In late November, a three-judge appellate panel determined Cannon "established undue delay" by declining to respond to earlier motions to intervene filed by the two groups. To that end, the panel gave the lower court a 60-day deadline to finally respond. The upshot appeared to be the appeals court hanging the prospect of that requested mandamus relief over Cannon's head like a time-locked sword of Damocles; if she would not act, they would, maybe.
On Dec. 1, the DOJ and defense attorneys for Nauta and De Oliveira filed a joint status report – largely reiterating their positions expressed in prior submissions that the second volume should never be released due to "the extraordinary prejudice they would suffer" if the report ever left the DOJ. The next day, Trump himself filed a motion to intervene in the case as amicus curiae, taking a substantially similar position.
Cannon quickly allowed Trump his request, and foreshadowed the latest development by adding that "[n]o additional filings" would be "permitted by" the order granting the president's intervention.
Now, the court has ruled as directed by the panel.
Cannon's first Monday order offers a conditional expiration date for her own embargo of the Jan. 21 injunction. The new order says the earlier order "will hereby automatically expire, without further order of this Court" on Feb. 24, 2026. This language, of course, leaves open the possibility that Cannon might change her mind.

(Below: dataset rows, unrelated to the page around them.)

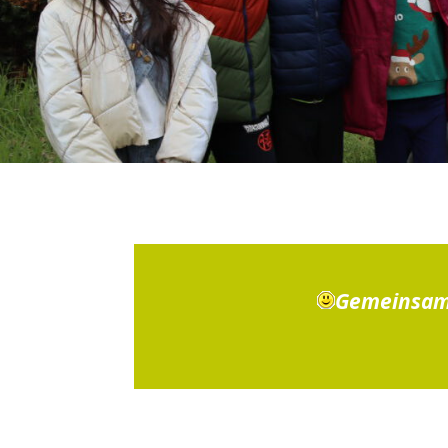
Gemeinsam s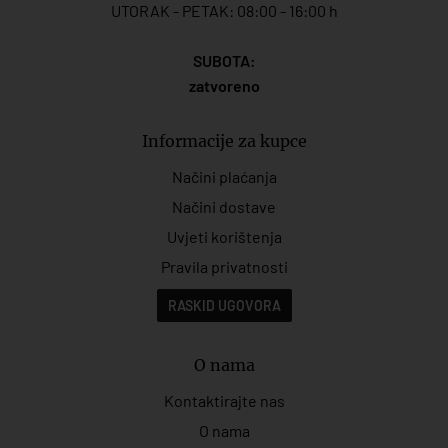
UTORAK - PETAK: 08:00 - 16:00 h
SUBOTA:
zatvoreno
Informacije za kupce
Načini plaćanja
Načini dostave
Uvjeti korištenja
Pravila privatnosti
RASKID UGOVORA
O nama
Kontaktirajte nas
O nama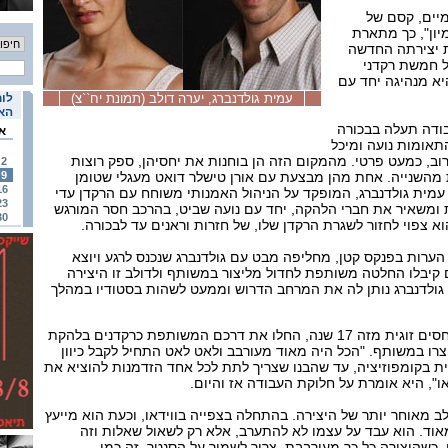
מיים, קסם של
ון", כך מתארת
ת יצירתה החדשה
ל חמשת רקדני
א מנהיגה יחד עם
עמית גולדנברג, יערה דולב (תמונת יח``צ)
לוח
האי
ודה תעלה בבכורה
א
התאומות נועה ומיכל
וב, כמעט פרטי. מהמקום הזה הן בוחנות את יחסיהן, ספק רוצות
2
השנייה. אחת מהן מבצעת עם אורן טישלר דואט מעגלי שטומן
9
16
ת. עמית גולדנברג, המופקד על הניהול האמנותי משוחח עם הרקדן עדי
23
ומשאיר את חברי הלהקה, יחד עם נועה שביט, בהרכב חסר המורגש
30
א צפוי לחזור לשגרת הרקדן שלו, של חזרות וראנים עד לבכורה.
ערות בפנקס קטן, מחליפה מבט עם גולדנברג שנכנס לרגע ויוצא
 קיבלו החלטה משותפת לחדול מליצור במשותף ולדולב זו היצירה
. גולדנברג נותן לה את המרחב הדרוש וממעט לשהות בסטודיו במהלך
השניים, שמנהלים מערכת יחסים זוגית מזה 17 שנה, החלו את דרכם המשותפת כרקדנים בלהקת
רו במשותף. "הכל היה מאוד מעורבב ולאט לאט התחיל לקבל כיוון
 בקומפוזיציה, עד שהבנו שצריך לתת לכל אחד הזדמנות להוציא את
ו", היא אומרת על חלוקת העבודה אז והיום.
ב מאוחר יותר של היצירה. בהתחלה בצפייה בווידאו, וכעת הוא מייעץ
אוד. הוא עבד על עצמו לא להתערב, אלא רק לשאול שאלות וזה
. כשהיצירה כל כך מעורבבת, צריך לשמור על הסנטר. זה כמו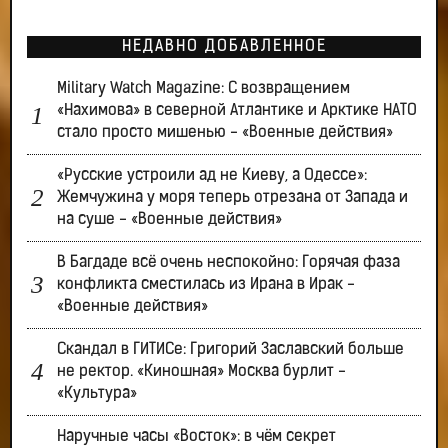
НЕДАВНО ДОБАВЛЕННОЕ
Military Watch Magazine: С возвращением
«Нахимова» в северной Атлантике и Арктике НАТО
стало просто мишенью - «Военные действия»
«Русские устроили ад не Киеву, а Одессе»:
Жемчужина у моря теперь отрезана от Запада и
на суше - «Военные действия»
В Багдаде всё очень неспокойно: Горячая фаза
конфликта сместилась из Ирана в Ирак -
«Военные действия»
Скандал в ГИТИСе: Григорий Заславский больше
не ректор. «Киношная» Москва бурлит -
«Культура»
Наручные часы «Восток»: в чём секрет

In quick succession, Cannon's first Monday order also explained that "any former or current party to this action" may move "for leave to intervene, if warranted, and/or from timely seeking appropriate relief before that deadline." This section appears to be counseling the parties that the court's mind is, perhaps, not entirely made up.

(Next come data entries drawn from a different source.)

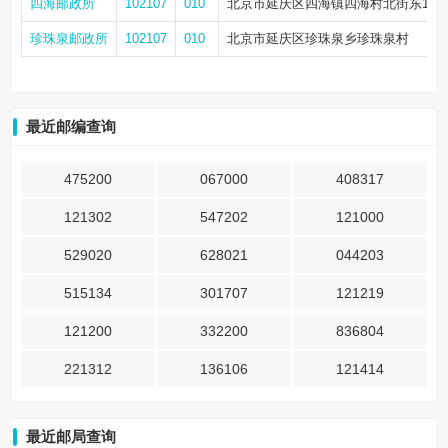
四海邮政所
102107
010
北京市延庆区四海镇四海村北街东1区2
珍珠泉邮政所
102107
010
北京市延庆区珍珠泉乡珍珠泉村
最近邮编查询
475200
067000
408317
121302
547202
121000
529020
628021
044203
515134
301707
121219
121200
332200
836804
221312
136106
121414
最近邮局查询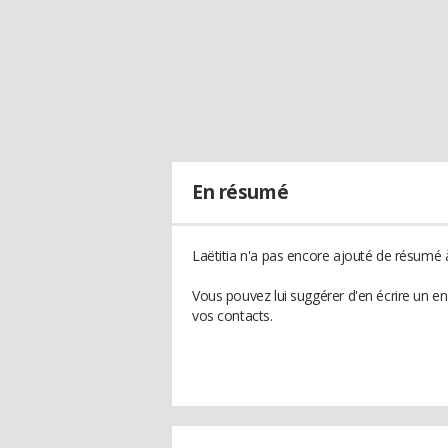
En résumé
Laëtitia n'a pas encore ajouté de résumé à
Vous pouvez lui suggérer d'en écrire un en
vos contacts.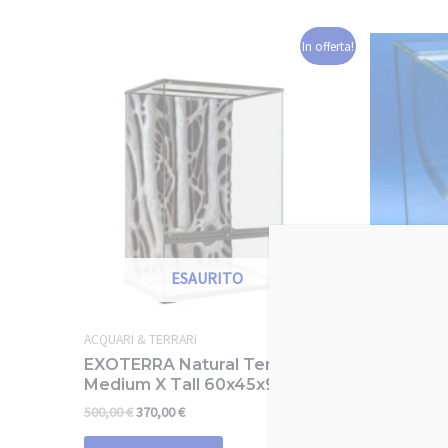
In offerta!
ESAURITO
ACQUARI & TERRARI
Terrari in 
EXOTERRA Natural Terrarium
Terrar
Medium X Tall 60x45x90cm
105,00
€
500,00
€
370,00
€
Aggi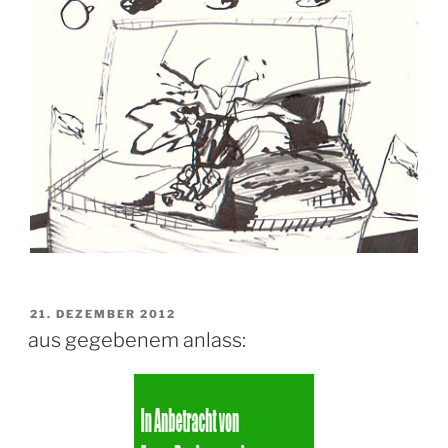
VERÖFFENTLICHT
21. DEZEMBER 2012
AM
aus gegebenem anlass: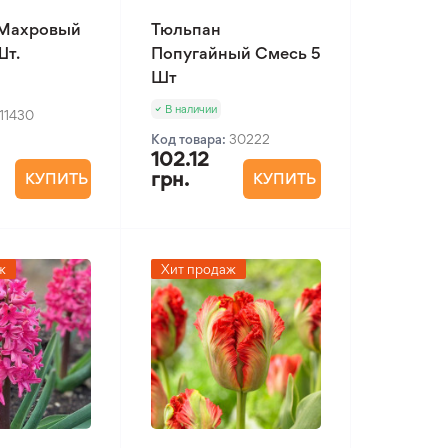
 Махровый
Тюльпан
Шт.
Попугайный Смесь 5
Шт
В наличии
11430
Код товара:
30222
102.12
грн.
КУПИТЬ
КУПИТЬ
ж
Хит продаж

The second Monday order, while considerably longer than the first order, makes short shrift of the outside groups' efforts to intervene.
"Upon careful review of the Motions and the related filings, and fully advised in the premises, the Court sees no basis to authorize nonparty intervention in this closed criminal proceeding—either on the unprecedented and unsupported theory of [Freedom of Information Act (FOIA)] access or on the flawed assumption that Volume II qualifies as a judicial record triggering the common law or First Amendment right of access," Cannon writes.
To hear the judge tell it, FOIA law "does not provide a basis to authorize intervention" for either group due to the nature of the case.
"This theory of FOIA intervention in a criminal case is unsupported in law and unprecedented in scope," the second Monday order goes on. "This is a telling and unsurprising comment on prospective intervenors' FOIA theory—which defies the limits of third-party intervention in criminal cases."
Separately, the groups pushed for the release of the second volume under a combined theory of common law and First Amendment access.
Here, Cannon is withering, at length (emphasis in original):
This theory rests on the necessary assumption that Volume II is a "judicial document" or a "judicial record" subject to the public right of access under the common law and the First Amendment. It is not. No part of Volume II was attached by any party to a substantive motion for resolution on the merits. It was not admitted into evidence or attached as an exhibit to any motion or pleading. It was not filed on the docket (although failure to docket is not alone dispositive in the judicial-document query, to be sure). And no defendant ever maintained Volume II or retained it for submission to this Court as part of their substantive motion.
In the end, both the Knight First Amendment Institute and American Oversight received Cannon's response as requested and directed – just not the one they wanted: a flat direction to take a hike.